▶ **Records shown**:

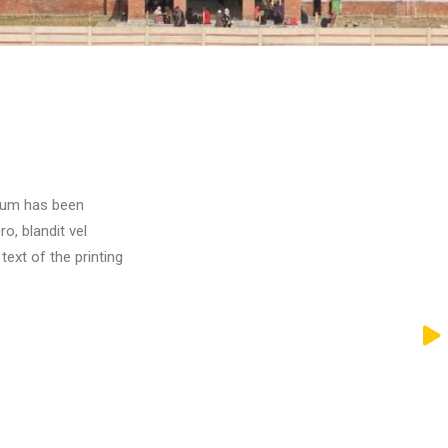
psum has been
o, blandit vel
xt of the printing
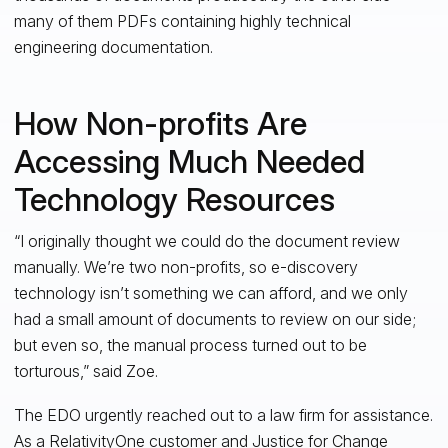
many of them PDFs containing highly technical
engineering documentation.
How Non-profits Are
Accessing Much Needed
Technology Resources
“I originally thought we could do the document review
manually. We’re two non-profits, so e-discovery
technology isn’t something we can afford, and we only
had a small amount of documents to review on our side;
but even so, the manual process turned out to be
torturous,” said Zoe.
The EDO urgently reached out to a law firm for assistance.
As a
RelativityOne
customer and
Justice for Change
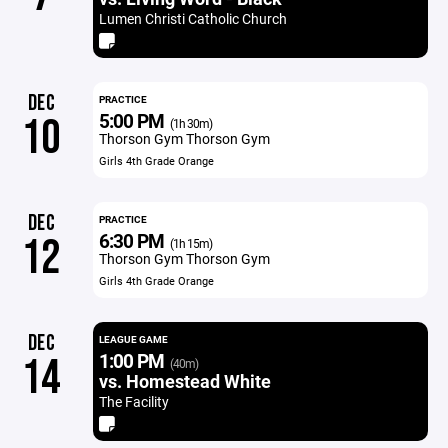
Lumen Christi Catholic Church
DEC
PRACTICE
5:00 PM
10
(1h 30m)
Thorson Gym Thorson Gym
Girls 4th Grade Orange
DEC
PRACTICE
6:30 PM
12
(1h 15m)
Thorson Gym Thorson Gym
Girls 4th Grade Orange
DEC
LEAGUE GAME
1:00 PM
14
(40m)
vs. Homestead White
The Facility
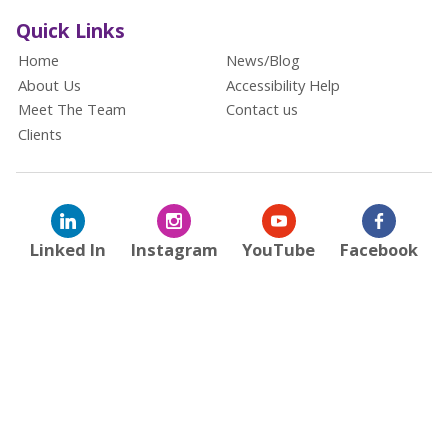
Quick Links
Home
News/Blog
About Us
Accessibility Help
Meet The Team
Contact us
Clients
Linked In
Instagram
YouTube
Facebook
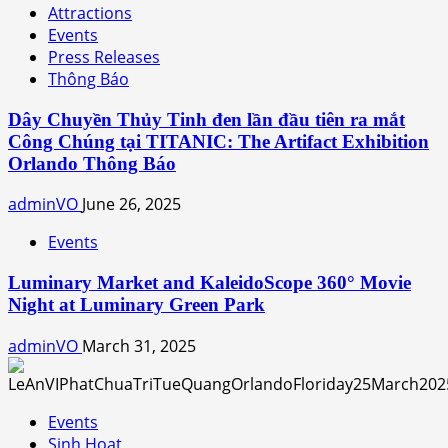
Attractions
Events
Press Releases
Thông Báo
Dây Chuyền Thủy Tinh đen lần đầu tiên ra mắt
Công Chúng tại TITANIC: The Artifact Exhibition
Orlando Thông Báo
adminVO
June 26, 2025
Events
Luminary Market and KaleidoScope 360° Movie
Night at Luminary Green Park
adminVO
March 31, 2025
Events
Sinh Hoạt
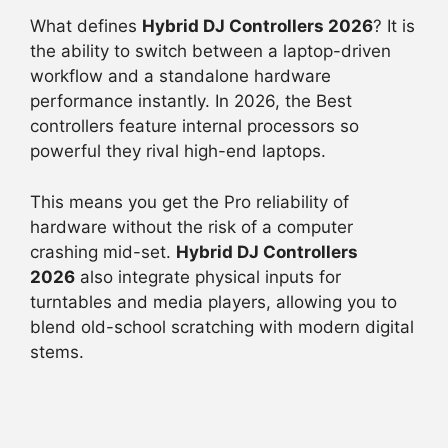
What defines
Hybrid DJ Controllers 2026
? It is
the ability to switch between a laptop-driven
workflow and a standalone hardware
performance instantly. In 2026, the Best
controllers feature internal processors so
powerful they rival high-end laptops.
This means you get the Pro reliability of
hardware without the risk of a computer
crashing mid-set.
Hybrid DJ Controllers
2026
also integrate physical inputs for
turntables and media players, allowing you to
blend old-school scratching with modern digital
stems.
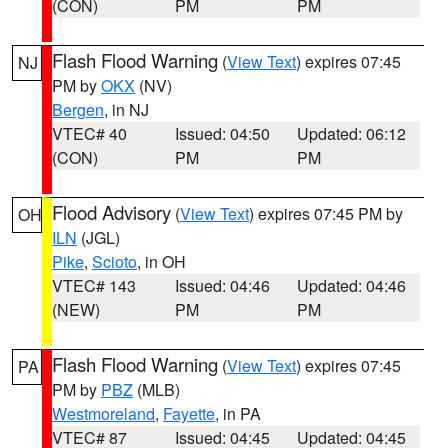
(CON)
PM
PM
Flash Flood Warning
(
View Text
) expires 07:45
NJ
PM by
OKX
(NV)
Bergen
, in NJ
VTEC# 40
Issued: 04:50
Updated: 06:12
(CON)
PM
PM
Flood Advisory
(
View Text
) expires 07:45 PM by
OH
ILN
(JGL)
Pike
,
Scioto
, in OH
VTEC# 143
Issued: 04:46
Updated: 04:46
(NEW)
PM
PM
Flash Flood Warning
(
View Text
) expires 07:45
PA
PM by
PBZ
(MLB)
Westmoreland
,
Fayette
, in PA
VTEC# 87
Issued: 04:45
Updated: 04:45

▶ **Exercise directions**: Line by line, write out the material above exactly, with no images.

▶ **Answer to the exercise**:
psum has been
o, blandit vel
xt of the printing
many of them PDFs containing highly technical
engineering documentation.
How Non-profits Are
Accessing Much Needed
Technology Resources
“I originally thought we could do the document review
manually. We’re two non-profits, so e-discovery
technology isn’t something we can afford, and we only
had a small amount of documents to review on our side;
but even so, the manual process turned out to be
torturous,” said Zoe.
The EDO urgently reached out to a law firm for assistance.
As a
RelativityOne
customer and
Justice for Change
Lumen Christi Catholic Church
DEC
PRACTICE
5:00 PM
10
(1h 30m)
Thorson Gym Thorson Gym
Girls 4th Grade Orange
DEC
PRACTICE
6:30 PM
12
(1h 15m)
Thorson Gym Thorson Gym
Girls 4th Grade Orange
DEC
LEAGUE GAME
1:00 PM
14
(40m)
vs. Homestead White
The Facility
Quick Links
Home
News/Blog
About Us
Accessibility Help
Meet The Team
Contact us
Clients
Linked In
Instagram
YouTube
Facebook
Attractions
Events
Press Releases
Thông Báo
Dây Chuyền Thủy Tinh đen lần đầu tiên ra mắt
Công Chúng tại TITANIC: The Artifact Exhibition
Orlando Thông Báo
adminVO
June 26, 2025
Events
Luminary Market and KaleidoScope 360° Movie
Night at Luminary Green Park
adminVO
March 31, 2025
Events
Sinh Hoạt
What defines
Hybrid DJ Controllers 2026
? It is
the ability to switch between a laptop-driven
workflow and a standalone hardware
performance instantly. In 2026, the Best
controllers feature internal processors so
powerful they rival high-end laptops.
This means you get the Pro reliability of
hardware without the risk of a computer
crashing mid-set.
Hybrid DJ Controllers
2026
also integrate physical inputs for
turntables and media players, allowing you to
blend old-school scratching with modern digital
stems.
(CON)
PM
PM
Flash Flood Warning
(
View Text
) expires 07:45
NJ
PM by
OKX
(NV)
Bergen
, in NJ
VTEC# 40
Issued: 04:50
Updated: 06:12
(CON)
PM
PM
Flood Advisory
(
View Text
) expires 07:45 PM by
OH
ILN
(JGL)
Pike
,
Scioto
, in OH
VTEC# 143
Issued: 04:46
Updated: 04:46
(NEW)
PM
PM
Flash Flood Warning
(
View Text
) expires 07:45
PA
PM by
PBZ
(MLB)
Westmoreland
,
Fayette
, in PA
VTEC# 87
Issued: 04:45
Updated: 04:45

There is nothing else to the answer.